His one-campus district in 2008 approved a policy that allows some teachers and staff with concealed carry licenses to be secretly armed while at school.
He said this definitely hedges against mass shootings like the one Friday morning at Sandy Hook Elementary School in Newtown, Conn.
Here’s our article from that interview.
But, like most newspaper articles, we had more info than our available space, so we'll share it here.
For example, Thweatt said the so-called "guardian plan" is patterned after the Federal Air Marshal program, in which plain-clothes officers guard airline flights, but passengers are not supposed to know who they are, or that they’re armed.
Likewise, the school district in Harrold does not announce which teachers are "packing."
The program is set up under the same Texas laws that allow school districts to have uniformed police officers on campus, Thweatt said.

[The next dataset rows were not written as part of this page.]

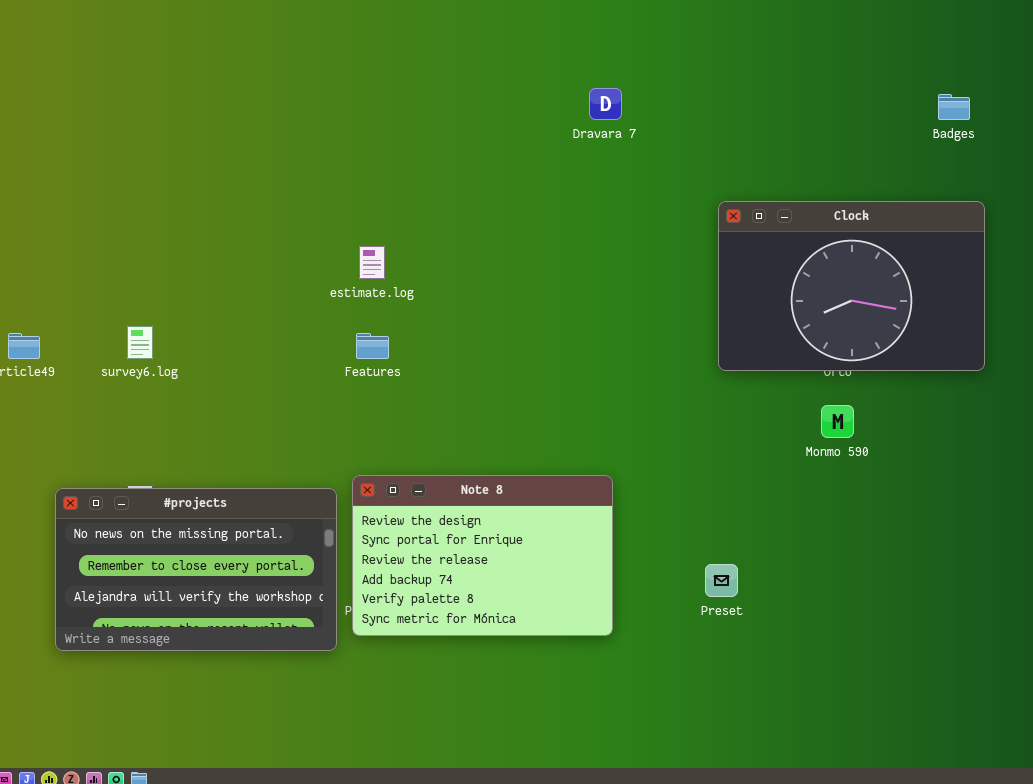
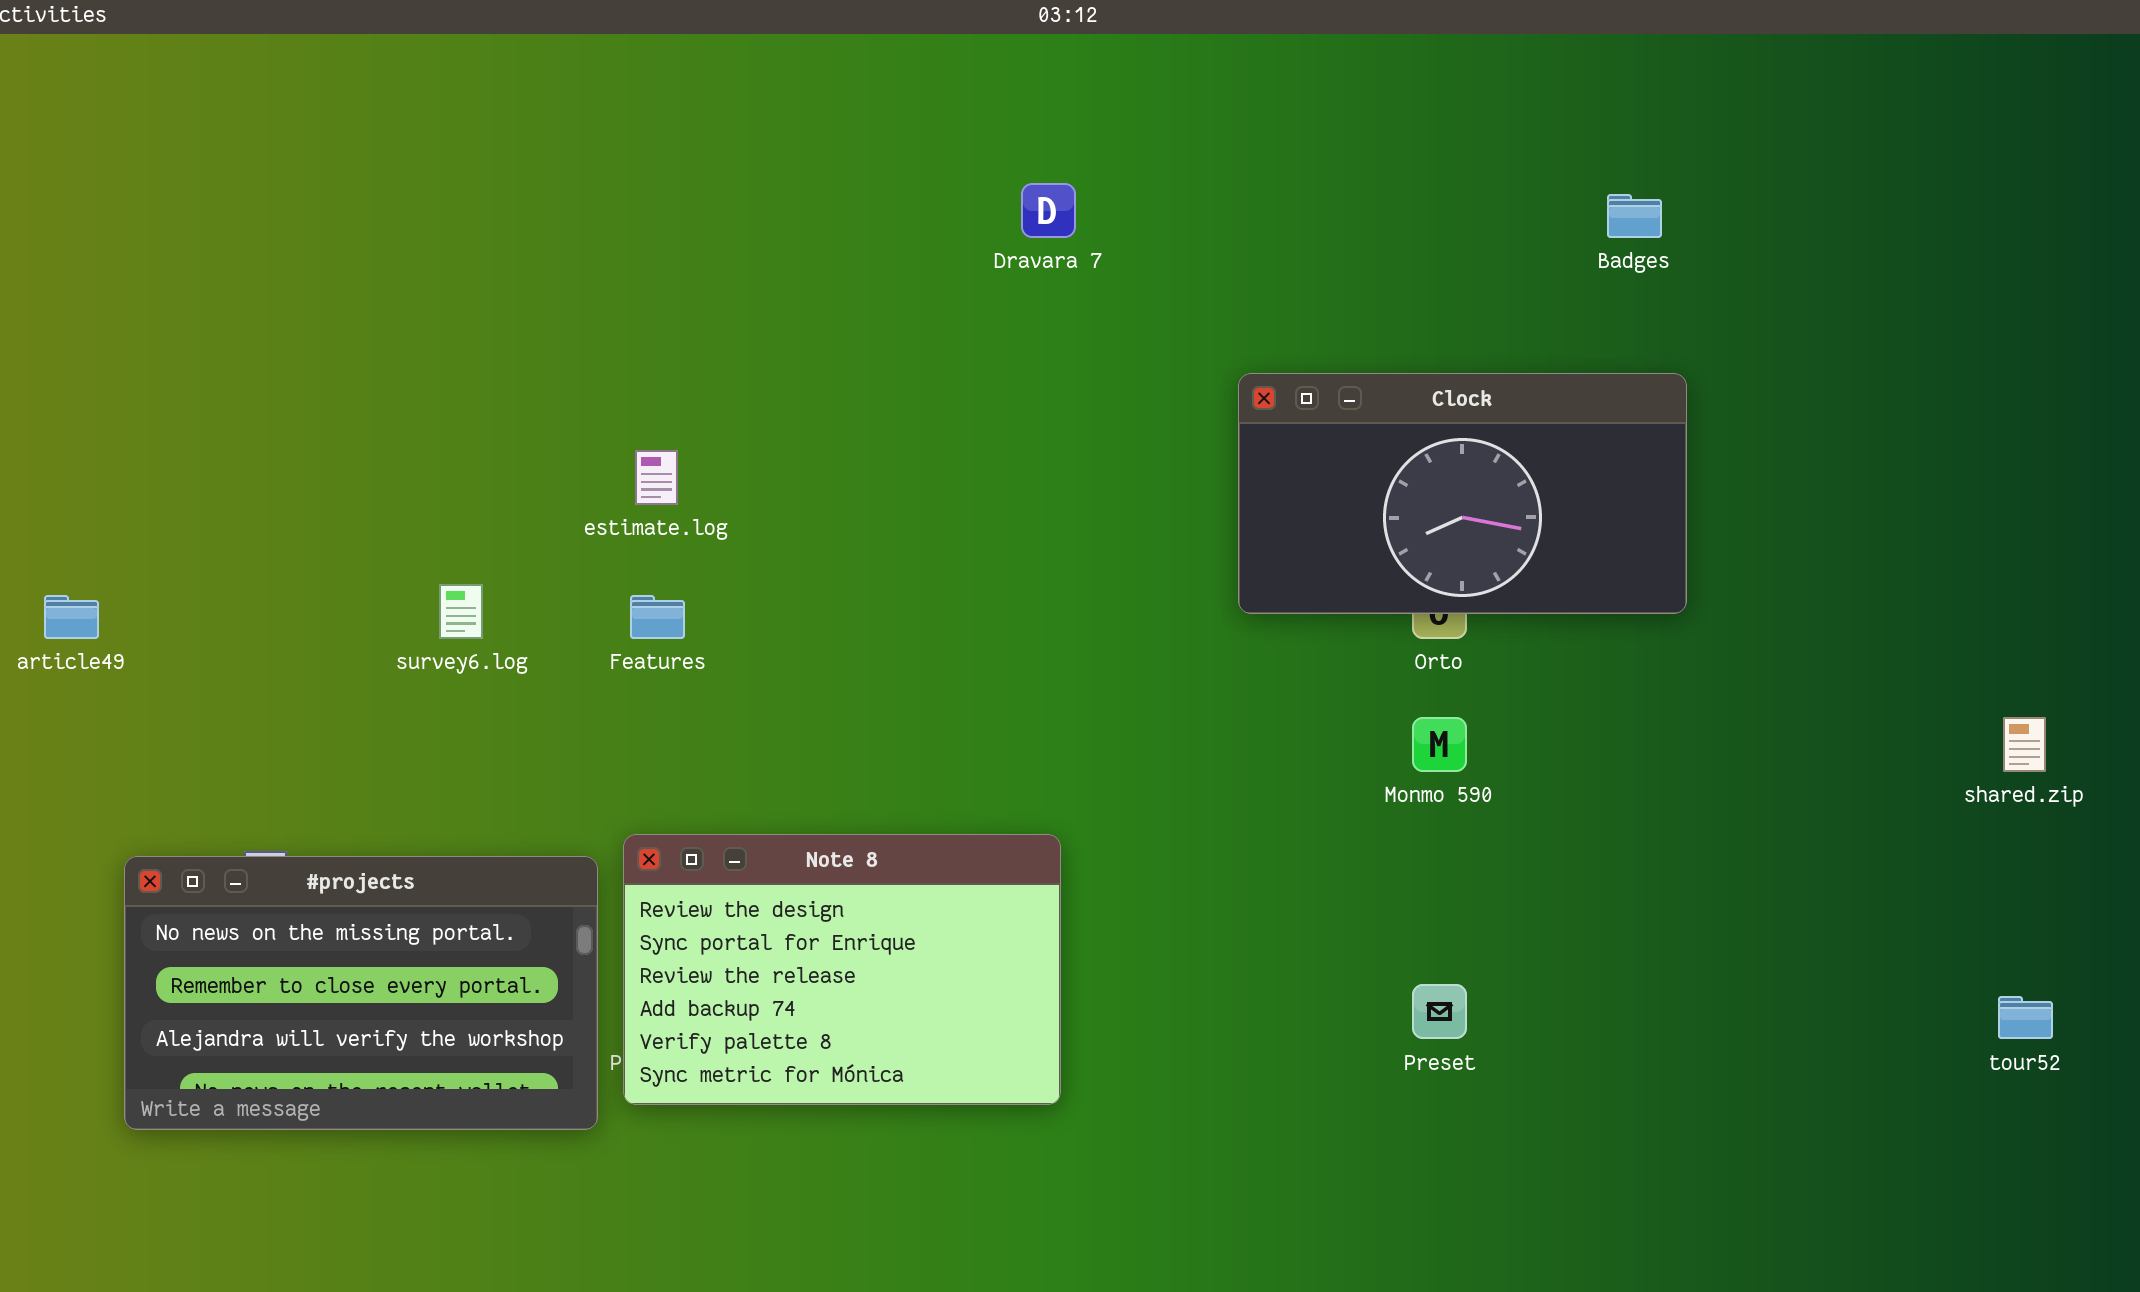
Clock: [718,201,985,371] -> [1238,373,1687,614], resized
survey6.log: [127,326,153,359] -> [439,584,483,639], moved
Preset: [705,564,738,597] -> [1412,984,1467,1039], moved

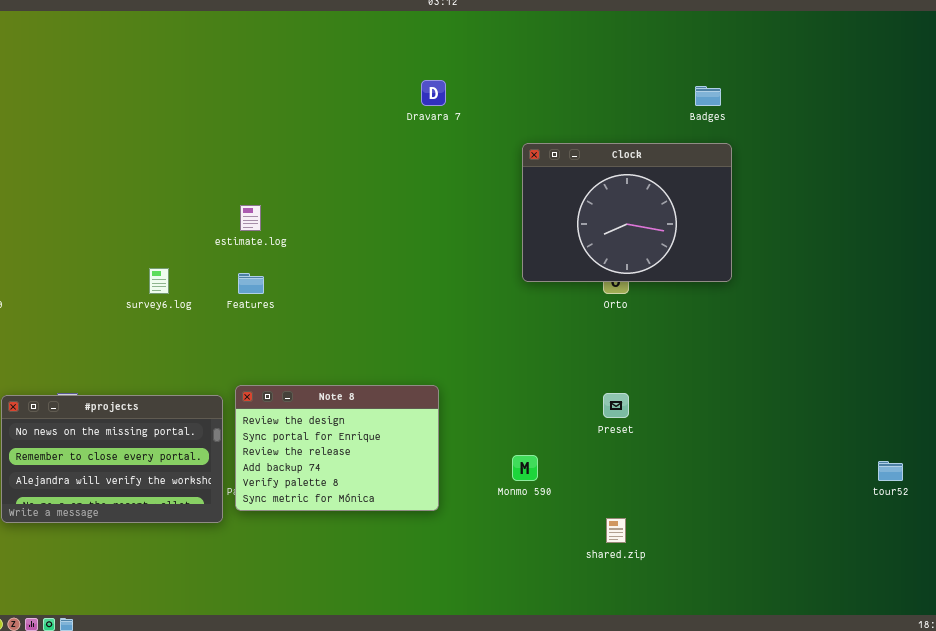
Clock: [1238,373,1687,614] -> [522,143,732,282], resized
Monmo 590: [1412,717,1467,772] -> [512,455,538,481], moved
shared.zip: [2003,717,2046,772] -> [606,518,626,543], moved
Preset: [1412,984,1467,1039] -> [603,393,629,418], moved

Participating teachers, however, must be approved by the school board to conceal weapons on school grounds.
There is also extra training to ensure accurate shooting.
Participants are required to use ammunition that will stop a human but not penetrate walls, Thweatt said.
These measures, he noted, are intended to limit collateral damage.
Still, the strategy draws criticism.
A common challenge, Thweatt said, is the possibility of an angry student, in a fit of passion, wrestling a concealed handgun away from a teacher.
But that’s not an issue, Thweatt said, as long as students don’t know which teachers have guns.
There has not been an incident, and Thweatt doesn’t expect one. In his opinion, declaring a campus "gun-free" is inviting a mass shooting.
"What we know about these people is they know where to go to get a bigger body count," Thweatt said. "I think they’re mostly after infamy and it’s just evil."